Hi everyone,
I am trying to process a sentence word by word with a BiLSTM. My aim is to concatenate the forward and backward LSTM’s hidden states just after each token processed.
For example, Let’s assume our sentence is: TOK1, TOK2, TOK3. Forward LSTM process this sequence by TOK1,TOK2,TOK3 order and produces hf1,hf2,hf3 hidden states. Backward LSTM process this sequence by TOK3,TOK2,TOK1 order and produces hb1,hb2,hb3 hidden states. (hb1 is the hidden stated created just ofter TOK3 is processed).
So, I want to combine:
hb1 with hf3
,
hb2 with hf2
,
hb3 with hf1
To do that, I did the following:
hidden_dim = 200
embedding_dim = 10
vocab_size = 6
ids = torch.tensor([1,5,4])
bs = 1
embedding = nn.Embedding(vocab_size,embedding_dim)

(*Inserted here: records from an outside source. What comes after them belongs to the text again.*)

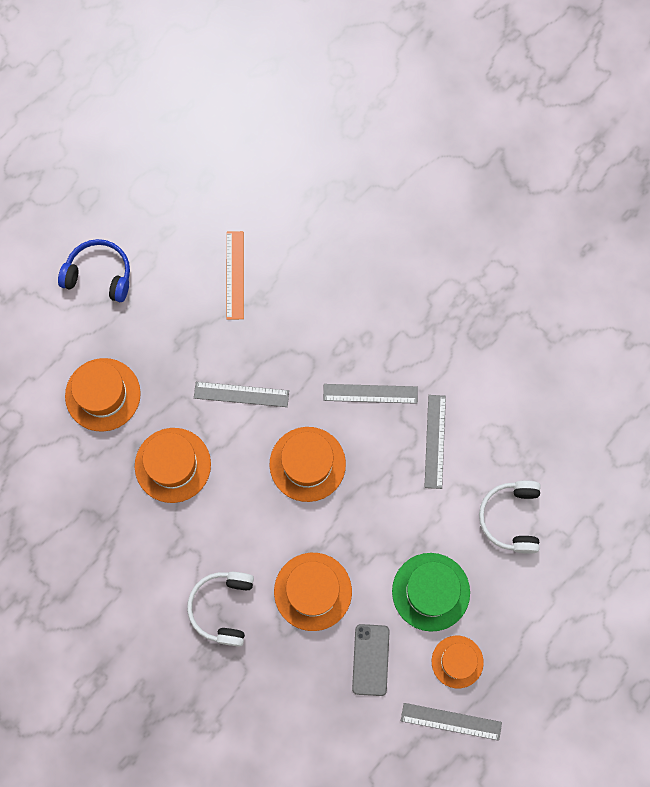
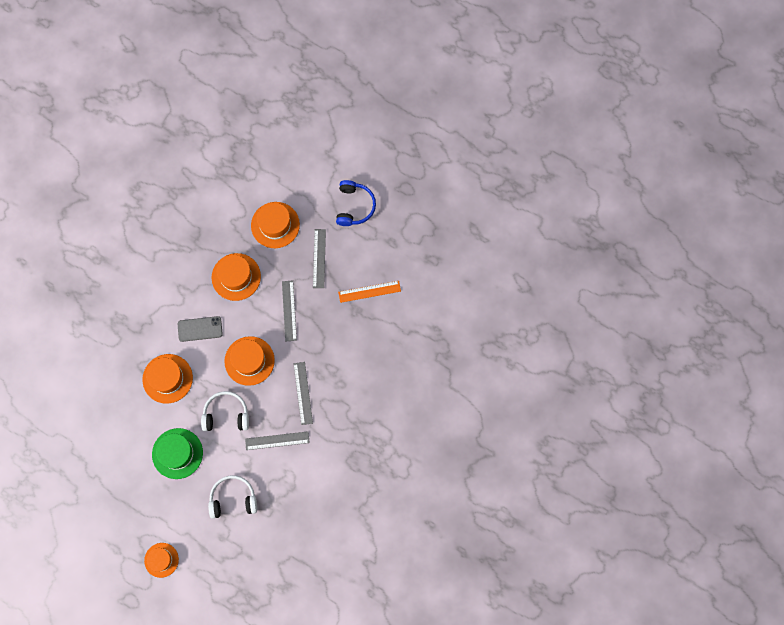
camera: 80 degrees right, 0 degrees up
(223, 607) = (150, 325): white headphones -> white headphones (226, 414)
(370, 659) = (129, 422): grey phone -> grey phone (200, 329)
(451, 721) = (96, 479): grey ruler -> grey ruler (319, 258)
(457, 661) = (135, 477): orange hat -> orange hat (161, 560)

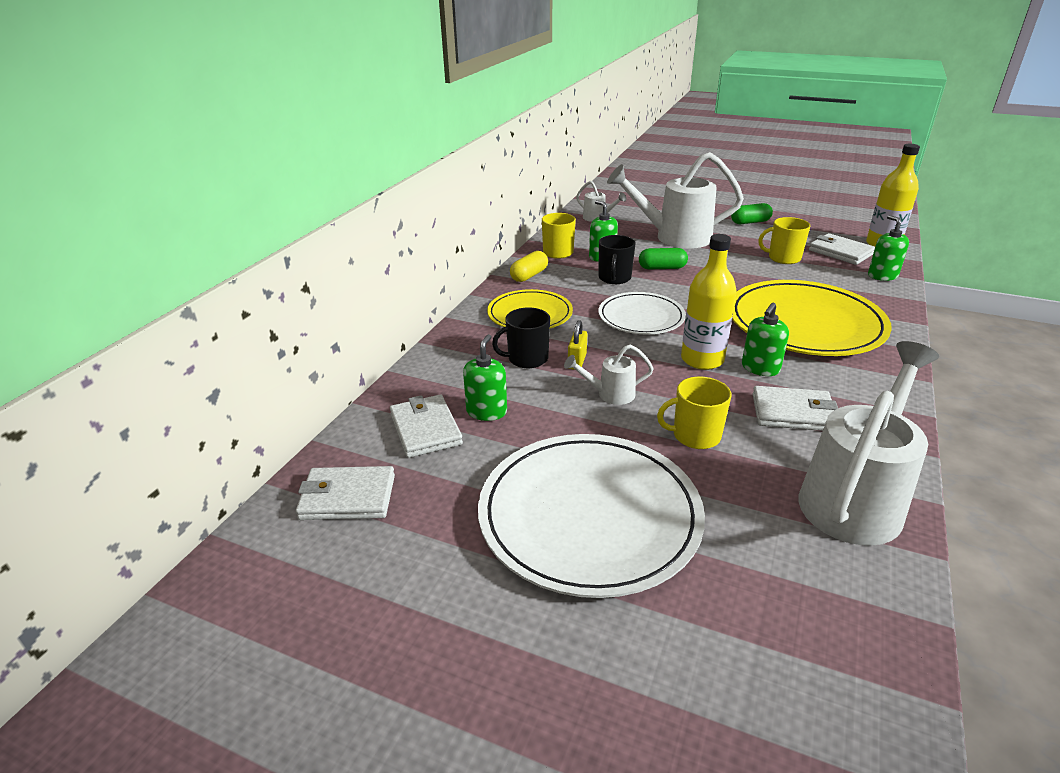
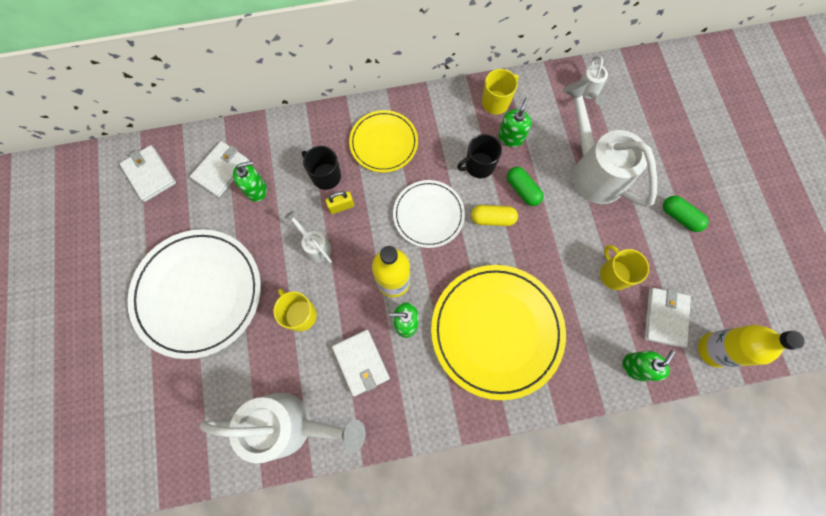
camera: 55 degrees right, 40 degrees up
(529, 275) = (441, 107): yellow capsule -> yellow capsule (492, 219)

lstm = nn.LSTM(embedding_dim, hidden_dim,num_layers=1, bidirectional=True)
embeds = embedding(ids)
output,_ = lstm(embeds)
output = output.view(3, bs, 2, hidden_dim) # 3= sequence_length, 2 = direction number
What I don’t know is that in which order the hidden states of backward lstm stored in this output
variable.
For example, output[2,bs,1,:]
is the hidden state hb1
or hb3
according to my annotation above ?
EDIT
Before reshaping output
variable, it was a vector with (3,bs,2*hidden_dim)
dimensions. In this version, are the hidden states stored as I asked or something differently ? I could have answered these questions if I was able to set the forward and backward weights of BiLSTM same.